Message 15 of 22 (186310)
02-17-2005 5:14 PM
Reply to: Message 12 by techristian
02-17-2005 4:56 PM


Re: Mount st. Helens lava rock over 300,000 with a/p dating
Sigh.

Those samples were specifically and dishonestly chosen to fool the method. They had "xenoliths" in them; pieces of older rock that hadn't completely melted. For such samples, the date obtained by K-Ar dating is a weighted average of the age of the new stuff and the age of the old stuff. Real geologists select samples without xenoliths. And there were other difficulties; such as, if the lab isn't warned that the samples may be young, they will not spend the heroic effort necessary to clean every last trace of argon out of the mass spectrometer before the run (such effort isn't necessary for older samples which have more argon).

For the New Zealand samples (Mt. Ngauruhoe) see DR. SNELLING'S "RADIOACTIVE 'DATING' FAILURE" and for the Mt. St. Helen's stuff see Young-Earth Creationist 'Dating' of a Mt. St. Helens Dacite: The Failure of Austin and Swenson to Recognize Obviously Ancient Minerals.

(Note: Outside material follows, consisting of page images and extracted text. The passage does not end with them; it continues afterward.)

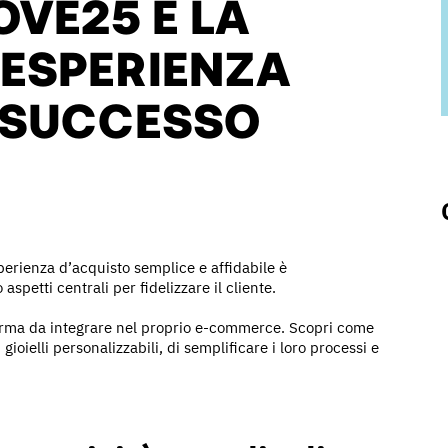
OVE25 E LA
’ESPERIENZA
I SUCCESSO
sperienza d’acquisto semplice e affidabile è
petti centrali per fidelizzare il cliente.
forma da integrare nel proprio e-commerce. Scopri come
oielli personalizzabili, di semplificare i loro processi e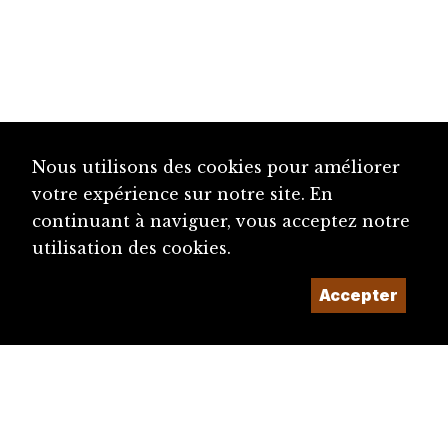
Nous utilisons des cookies pour améliorer
votre expérience sur notre site. En
continuant à naviguer, vous acceptez notre
utilisation des cookies.
Accepter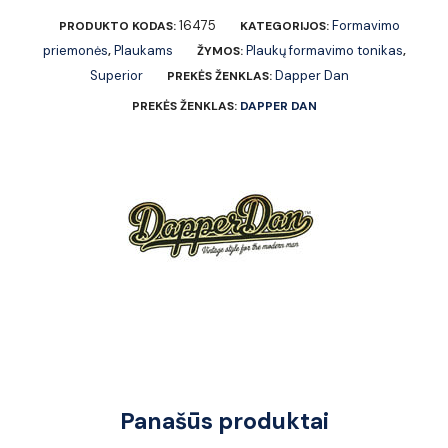
16475
Formavimo
PRODUKTO KODAS:
KATEGORIJOS:
priemonės
Plaukams
Plaukų formavimo tonikas
,
ŽYMOS:
,
Superior
Dapper Dan
PREKĖS ŽENKLAS:
PREKĖS ŽENKLAS:
DAPPER DAN
Panašūs produktai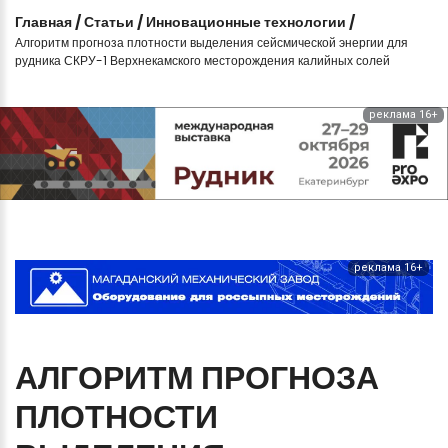
Главная
/
Статьи
/
Инновационные технологии
/
Алгоритм прогноза плотности выделения сейсмической энергии для
рудника СКРУ-1 Верхнекамского месторождения калийных солей
реклама 16+
реклама 16+
АЛГОРИТМ
ПРОГНОЗА
ПЛОТНОСТИ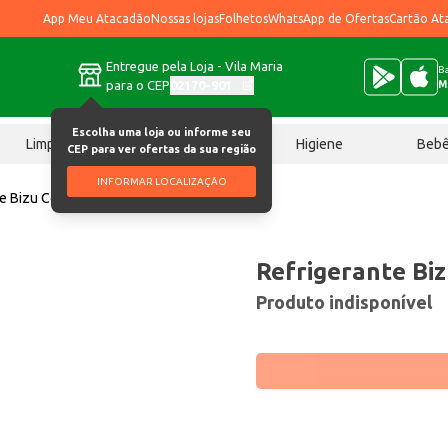
App Meu Atacadão
Nossas lojas
Folhetos
WhatsApp de Ofertas
Cartão At
Entregue pela Loja - Vila Maria
Ba
para o CEP
02170-901
M
Escolha uma loja ou informe seu
Limpeza
Chocolates
Higiene
Beb
CEP para ver ofertas da sua região
INFORMAR LOCALIZAÇÃO
e Bizu Cola 2L
Refrigerante Biz
Produto indisponível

There are lots of other similar examples; when you read of a creationist crowing about failure of radioisotope dating, there's essentially always dirty work hidden somewhere

The vast majority of radioisotope dates obtained today and recently are performed by methods that are more robust than "plain vanilla" K-Ar dating, and they provide trustworthy indications of whether the dates are reliable. And thedates are, indeed, reliable. If you are interested in learning the truth about radioisotope dating, see Radiometric Dating: A Christian Perspective which is accurate and not too technical.